Далее, особое отношение к священной земле, священному городу, священному месту. Христианство знает все это, знает паломничество в Святую землю. В Средние века было очень много таких мест, куда шли паломники. И все же для христианства паломничество — это нечто более периферийное в общем смысле, чем, скажем, паломничество в Иерусалим для древних иудеев или паломничество в Мекку для мусульманина. Мекка — это Мекка, она единственная на земле для мусульманина. Иерусалим был до 70 года (до тех пор, пока римляне в 70-м году не разрушили Иерусалим и Иерусалимский храм) единственным на земле местом, где правомерно и законно иудей мог иметь храм. Храм этот был разрушен. С тех пор храма для иудаизма нет. Синагога не храм, а место для чтения Библии, для молитвы, изначально — для преподавания религии. Поэтому для иудаизма трагически напряженная тема — мечта о восстановлении Храма.
Для евреев гора, на которой стоял Храм, — абсолютно единственная; нигде больше его поставить нельзя. Для мусульман же — это место, откуда Мухаммед вознесся на небеса, и никак нельзя ее никому отдавать... Внизу — то, что осталось от этого единственного Храма: это место называют Стеной Плача. Внизу стоят евреи, наверху на горе — арабы, и это — постоянная опасность, связанная именно с конкретным местом. Вот здесь — и нигде больше!
Веками православные греки молятся о том, чтобы когда-нибудь Айя- София стала бы православной церковью, об этом мечтали и русские. И все-таки Айя-София не делается церковью, а с православием от этого ничего не происходит, православие остается православием. Никакого трагического надрыва нет. Поклонение на всяком месте «в духе и истине» ставит вопрос о святом месте для христианина в особый контекст; в конце концов, для него любая самая скромная деревенская церковь, где есть алтарь и можно служить литургию, — то же самое и даже еще большее, по вере христианина, чем этот единственный ветхозаветный Храм был для иудея. И здесь для христианина — все; где стоит этот скромный алтарь всеми забытой церкви, если только в ней служится литургия, там и Вифлеем, и Голгофа, и Гроб Господень — все святые места там.
Если бы в результате какой-то невероятной исторической катастрофы, вроде той, которую предполагает Владимир Соловьев в своих «Трех разговорах», папа римский был бы изгнан из Рима и должен был бы искать себе приюта хоть на тех же Филиппинах, то какая-нибудь новейшая церковь на Филиппинах была бы для католика равнозначна собору Святого Петра.
Да, святость места — это вопрос благочестивого чувства, святой традиции, но он не имеет абсолютного значения.
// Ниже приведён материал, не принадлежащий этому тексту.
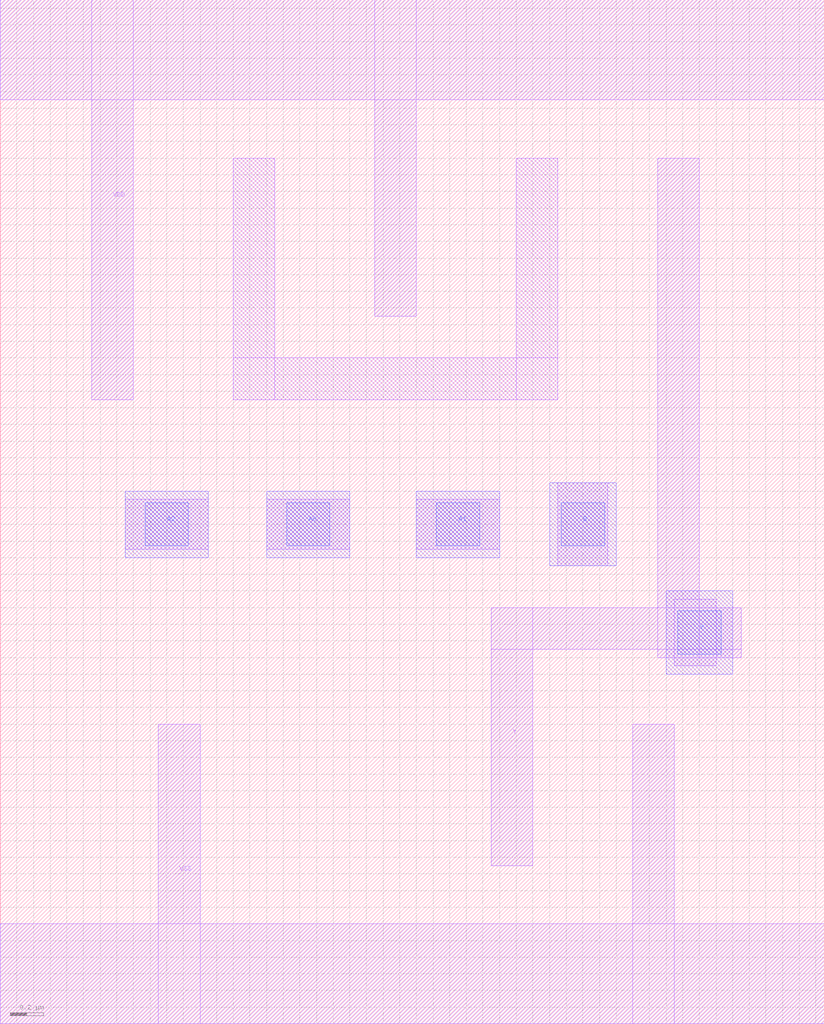
<source format=lef>
# Copyright 2022 Google LLC
# Licensed under the Apache License, Version 2.0 (the "License");
# you may not use this file except in compliance with the License.
# You may obtain a copy of the License at
#
#      http://www.apache.org/licenses/LICENSE-2.0
#
# Unless required by applicable law or agreed to in writing, software
# distributed under the License is distributed on an "AS IS" BASIS,
# WITHOUT WARRANTIES OR CONDITIONS OF ANY KIND, either express or implied.
# See the License for the specific language governing permissions and
# limitations under the License.
VERSION 5.7 ;
BUSBITCHARS "[]" ;
DIVIDERCHAR "/" ;

MACRO gf180mcu_osu_sc_9T_aoi31_1
  CLASS CORE ;
  ORIGIN 0 0 ;
  FOREIGN gf180mcu_osu_sc_9T_aoi31_1 0 0 ;
  SIZE 4.95 BY 6.15 ;
  SYMMETRY X Y ;
  SITE GF180_3p3_12t ;
  PIN VDD
    DIRECTION INOUT ;
    USE POWER ;
    SHAPE ABUTMENT ;
    PORT
      LAYER MET1 ;
        RECT 0 5.55 4.95 6.15 ;
        RECT 2.25 4.25 2.5 6.15 ;
        RECT 0.55 3.75 0.8 6.15 ;
    END
  END VDD
  PIN VSS
    DIRECTION INOUT ;
    USE GROUND ;
    PORT
      LAYER MET1 ;
        RECT 0 0 4.95 0.6 ;
        RECT 3.8 0 4.05 1.8 ;
        RECT 0.95 0 1.2 1.8 ;
    END
  END VSS
  PIN A0
    DIRECTION INPUT ;
    USE SIGNAL ;
    PORT
      LAYER MET1 ;
        RECT 1.6 2.85 2.1 3.15 ;
      LAYER MET2 ;
        RECT 1.6 2.8 2.1 3.2 ;
      LAYER VIA12 ;
        RECT 1.72 2.87 1.98 3.13 ;
    END
  END A0
  PIN A1
    DIRECTION INPUT ;
    USE SIGNAL ;
    PORT
      LAYER MET1 ;
        RECT 2.5 2.85 3 3.15 ;
      LAYER MET2 ;
        RECT 2.5 2.8 3 3.2 ;
      LAYER VIA12 ;
        RECT 2.62 2.87 2.88 3.13 ;
    END
  END A1
  PIN A2
    DIRECTION INPUT ;
    USE SIGNAL ;
    PORT
      LAYER MET1 ;
        RECT 0.75 2.85 1.25 3.15 ;
      LAYER MET2 ;
        RECT 0.75 2.8 1.25 3.2 ;
      LAYER VIA12 ;
        RECT 0.87 2.87 1.13 3.13 ;
    END
  END A2
  PIN B
    DIRECTION INPUT ;
    USE SIGNAL ;
    PORT
      LAYER MET1 ;
        RECT 3.35 2.75 3.65 3.25 ;
      LAYER MET2 ;
        RECT 3.3 2.75 3.7 3.25 ;
      LAYER VIA12 ;
        RECT 3.37 2.87 3.63 3.13 ;
    END
  END B
  PIN Y
    DIRECTION OUTPUT ;
    USE SIGNAL ;
    PORT
      LAYER MET1 ;
        RECT 2.95 2.25 4.45 2.5 ;
        RECT 3.95 2.2 4.45 2.5 ;
        RECT 4.05 2.15 4.3 2.55 ;
        RECT 3.95 2.2 4.2 5.2 ;
        RECT 2.95 0.95 3.2 2.5 ;
      LAYER MET2 ;
        RECT 4 2.1 4.4 2.6 ;
      LAYER VIA12 ;
        RECT 4.07 2.22 4.33 2.48 ;
    END
  END Y
  OBS
    LAYER MET1 ;
      RECT 3.1 3.75 3.35 5.2 ;
      RECT 1.4 3.75 1.65 5.2 ;
      RECT 1.4 3.75 3.35 4 ;
  END
END gf180mcu_osu_sc_9T_aoi31_1

</source>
Возможно, тут есть какая-то связь с тем, что христианство, можно сказать, привыкло за время своего существования терять целые народы и целые земли, но все время приобретать что-то новое. Большой вопрос — что христианству исторически больше шло на пользу: его внешние успехи или внешние поражения?
Поклонение на всяком месте «в духе и истине» ставит вопрос о святом месте для христианина в особый контекст; в конце концов, для него любая самая скромная деревенская церковь, где есть алтарь и можно служить литургию, то же самое и даже еще большее, по вере христианина, нем этот единственный ветхозаветный Храм был для иудея.
Очень важно (и тут мы возвращаемся к нашей главной теме — к культуре) соотношение между христианской верой и арсеналом послеантичной культуры, которую христианство получило как должное, усвоило и с которым начало свой исторический путь. Здесь надо исходить из двух взаимосвязанных величин: греческой философии и римской юридической традиции.
Скажу о первой. Назовем два имени. Платон, создатель античного идеализма, был одновременно основателем традиции европейской утопии. Он рассуждал об идеальном государстве, критиковал риторику, поэзию и другие явления с точки зрения своих абсолютных критериев. Аристотель отказывается от утопической позиции, как бы внешней по отношению к миру людей; отказывается ставить вопрос, разрешает он, Аристотель, или не разрешает существовать поэзии, риторике и другим феноменам; разрешает ли он существовать политической жизни, как она есть, и социальной жизни, как она есть. Вместо этого он последовательно ставит в своей «Политике», в своей «Поэтике», в своей «Риторике» вопрос о том, как пройти путем наименьшего зла и наибольшего общего блага, исходя из реальности всех наличных универсалий человеческой социальной и культурной жизни.
В истории католической мысли влияние Аристотеля очень заметно. Европейцы могли бранить Аристотеля, как, скажем, делал это Мартин Лютер, могли не читать его, но простейшие аристотелевские аксиомы уже вошли в их плоть и кровь, дошли до элементов обиходного языка. (Путем анализа лексики западных языков можно доказать универсальное значение Аристотеля для становления западной мысли.)